==== AVAILABLE RECORDS

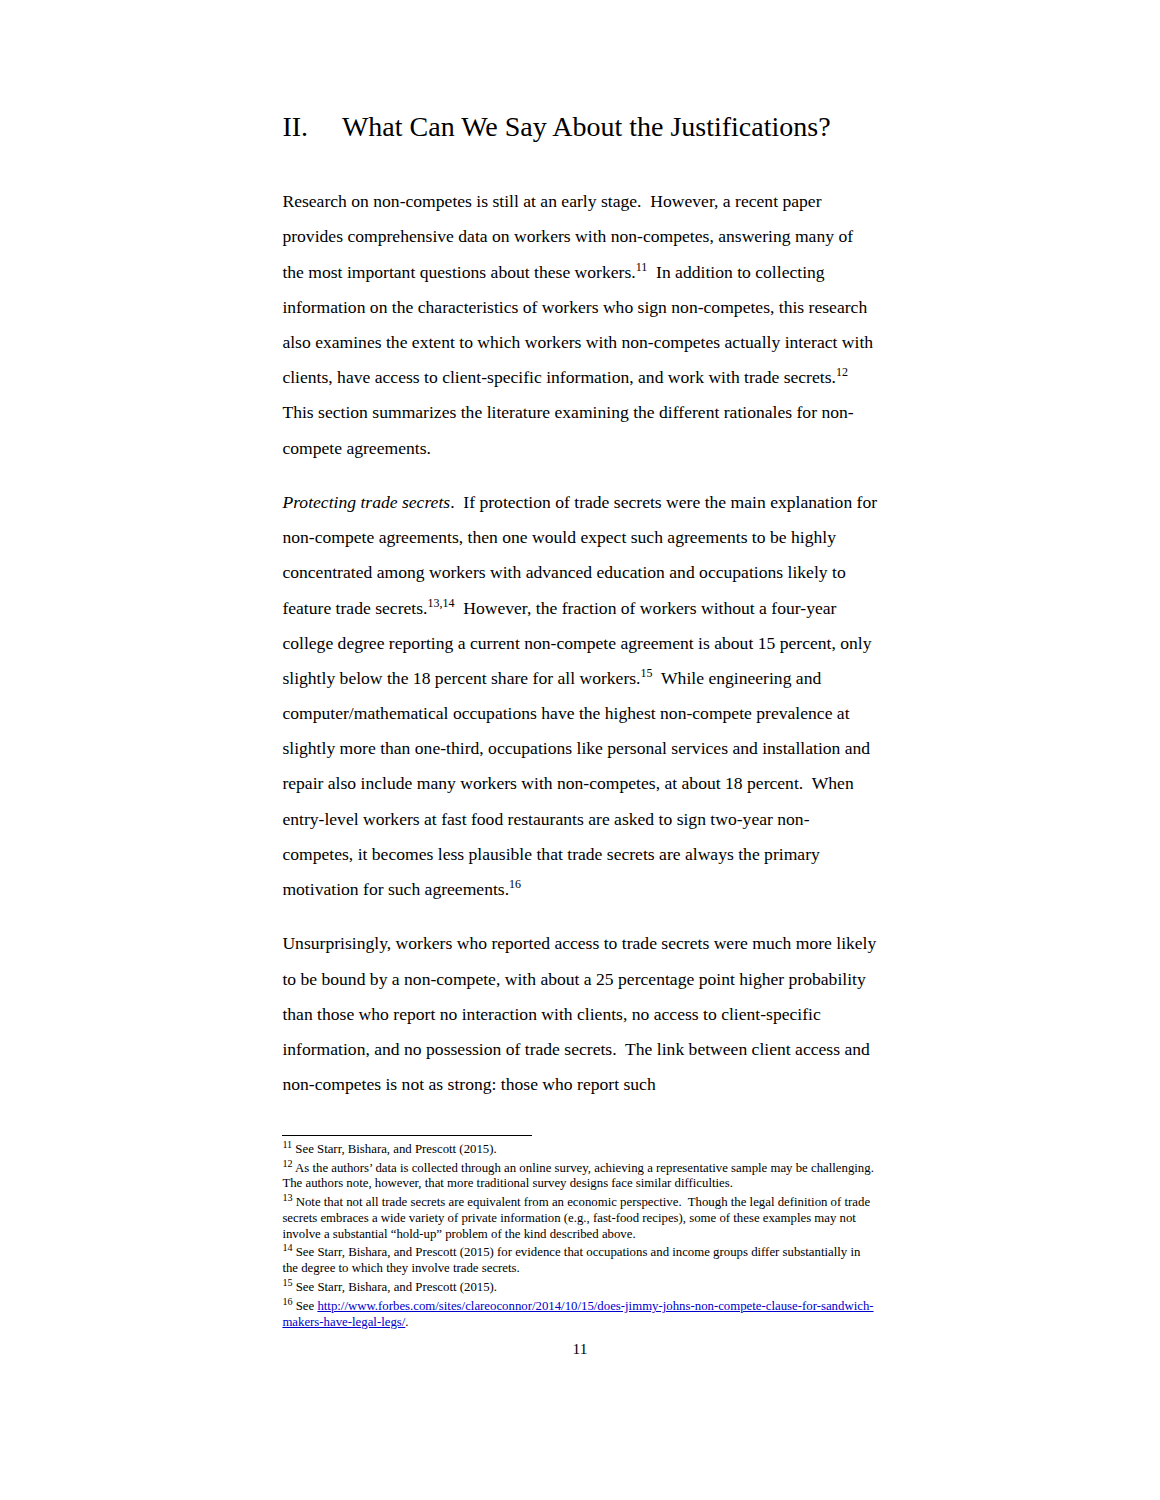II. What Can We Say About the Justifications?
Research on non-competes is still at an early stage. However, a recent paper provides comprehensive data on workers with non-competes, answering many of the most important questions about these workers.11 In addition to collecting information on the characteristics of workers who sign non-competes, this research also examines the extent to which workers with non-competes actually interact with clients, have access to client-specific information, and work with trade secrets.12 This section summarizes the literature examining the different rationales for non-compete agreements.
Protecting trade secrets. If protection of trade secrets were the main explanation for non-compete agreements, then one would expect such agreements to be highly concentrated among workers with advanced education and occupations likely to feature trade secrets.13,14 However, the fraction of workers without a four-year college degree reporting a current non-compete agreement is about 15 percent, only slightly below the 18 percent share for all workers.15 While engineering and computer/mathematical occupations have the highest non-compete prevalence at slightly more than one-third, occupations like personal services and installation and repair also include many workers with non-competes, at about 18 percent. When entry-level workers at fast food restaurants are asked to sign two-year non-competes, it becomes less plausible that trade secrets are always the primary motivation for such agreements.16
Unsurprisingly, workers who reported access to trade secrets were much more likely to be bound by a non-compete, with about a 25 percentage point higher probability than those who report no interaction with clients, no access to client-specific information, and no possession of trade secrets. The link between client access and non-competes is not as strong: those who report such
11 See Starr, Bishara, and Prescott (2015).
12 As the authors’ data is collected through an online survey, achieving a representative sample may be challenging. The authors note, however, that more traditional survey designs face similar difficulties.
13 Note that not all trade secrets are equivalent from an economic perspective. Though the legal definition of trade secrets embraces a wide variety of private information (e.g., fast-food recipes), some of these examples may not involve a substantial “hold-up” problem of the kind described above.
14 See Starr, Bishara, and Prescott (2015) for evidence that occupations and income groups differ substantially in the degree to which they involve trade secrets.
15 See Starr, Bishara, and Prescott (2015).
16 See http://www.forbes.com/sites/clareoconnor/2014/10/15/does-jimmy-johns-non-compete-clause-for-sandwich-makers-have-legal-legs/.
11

========
==== AVAILABLE RECORDS

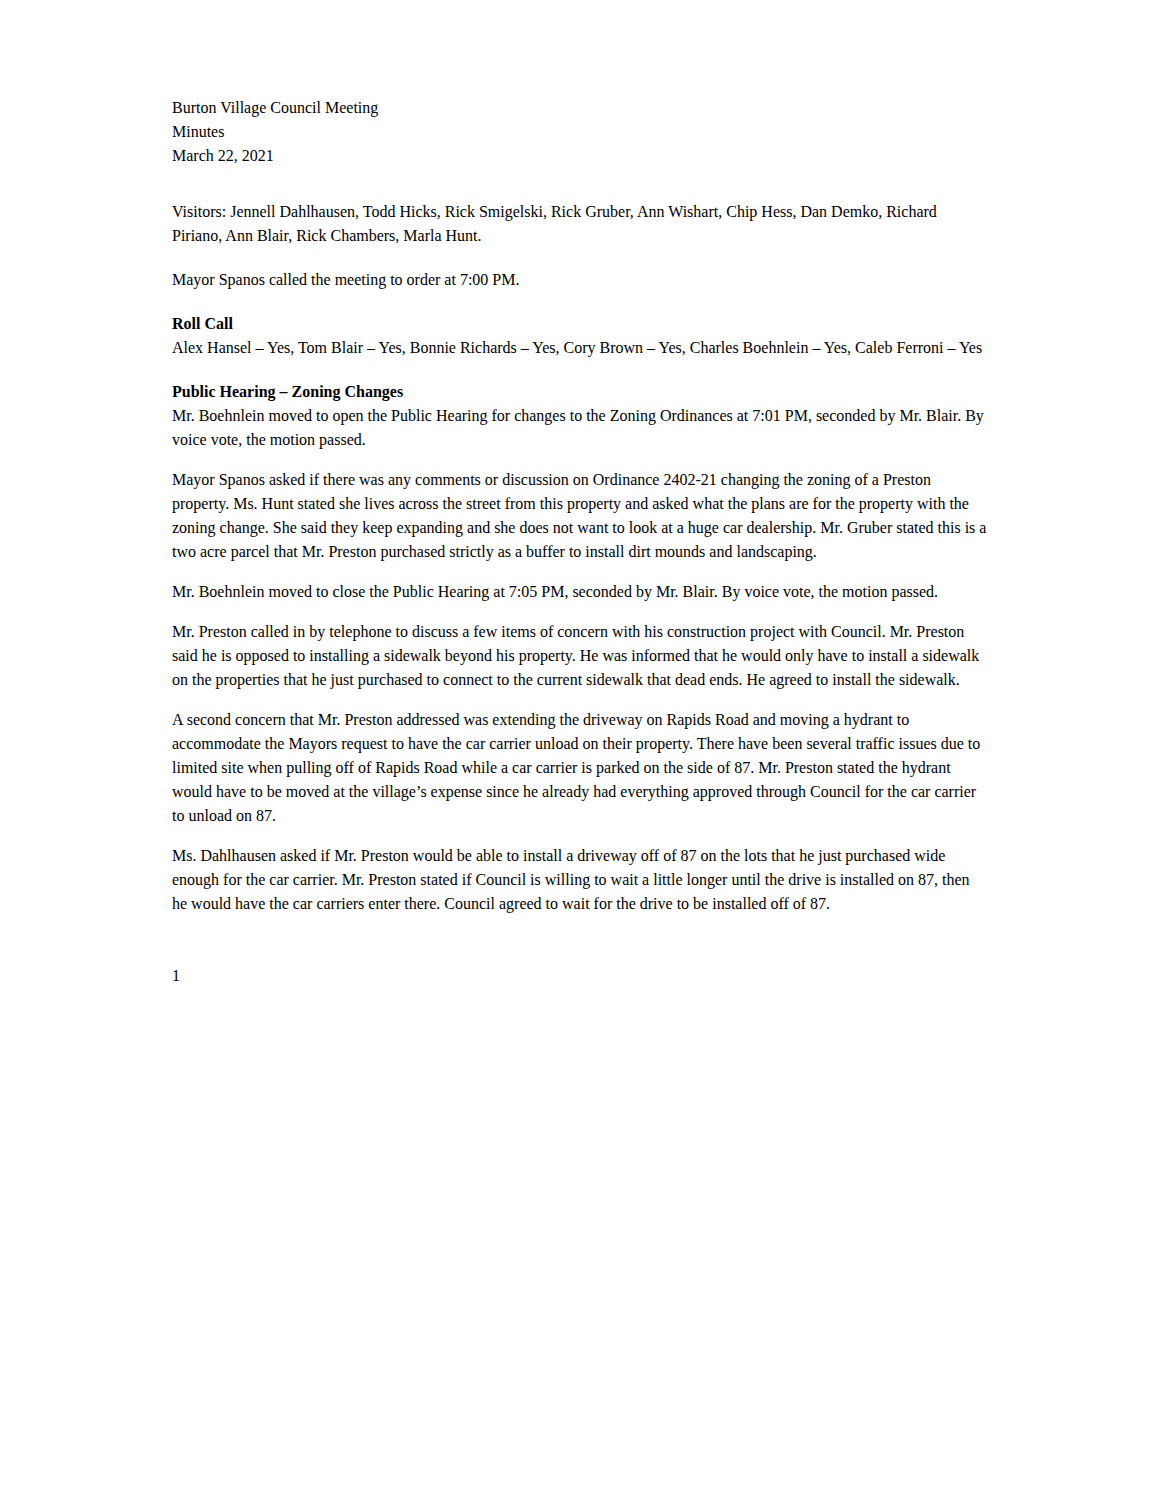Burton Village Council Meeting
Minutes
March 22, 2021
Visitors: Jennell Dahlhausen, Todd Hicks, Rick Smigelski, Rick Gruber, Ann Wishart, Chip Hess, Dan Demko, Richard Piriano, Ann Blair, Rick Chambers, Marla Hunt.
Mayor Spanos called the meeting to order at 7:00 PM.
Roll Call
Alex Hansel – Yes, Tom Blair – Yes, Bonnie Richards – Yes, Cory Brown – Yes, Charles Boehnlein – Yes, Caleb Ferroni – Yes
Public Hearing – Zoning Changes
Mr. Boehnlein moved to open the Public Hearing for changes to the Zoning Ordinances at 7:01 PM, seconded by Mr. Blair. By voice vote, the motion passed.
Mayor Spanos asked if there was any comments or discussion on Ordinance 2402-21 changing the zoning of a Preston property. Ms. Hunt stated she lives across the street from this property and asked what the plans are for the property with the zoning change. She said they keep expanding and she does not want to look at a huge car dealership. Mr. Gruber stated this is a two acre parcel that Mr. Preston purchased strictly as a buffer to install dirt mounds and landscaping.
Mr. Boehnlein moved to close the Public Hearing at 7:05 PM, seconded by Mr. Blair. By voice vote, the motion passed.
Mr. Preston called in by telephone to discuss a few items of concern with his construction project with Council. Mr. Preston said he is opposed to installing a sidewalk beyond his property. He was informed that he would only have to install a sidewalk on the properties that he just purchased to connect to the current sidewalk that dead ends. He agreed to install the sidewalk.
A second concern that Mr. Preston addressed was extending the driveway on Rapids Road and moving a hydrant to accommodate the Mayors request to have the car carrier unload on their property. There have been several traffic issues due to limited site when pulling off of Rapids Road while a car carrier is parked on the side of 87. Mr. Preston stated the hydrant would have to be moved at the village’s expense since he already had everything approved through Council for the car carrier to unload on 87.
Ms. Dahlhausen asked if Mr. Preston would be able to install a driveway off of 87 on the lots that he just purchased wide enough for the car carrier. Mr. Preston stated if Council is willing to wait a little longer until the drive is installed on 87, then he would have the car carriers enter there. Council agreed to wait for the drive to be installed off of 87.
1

========

▸ ASSIGNMENT: Return the lines above that include the string "Bishara".

▸ ANSWER FOR THE TASK:
11 See Starr, Bishara, and Prescott (2015).
14 See Starr, Bishara, and Prescott (2015) for evidence that occupations and income groups differ substantially in the degree to which they involve trade secrets.
15 See Starr, Bishara, and Prescott (2015).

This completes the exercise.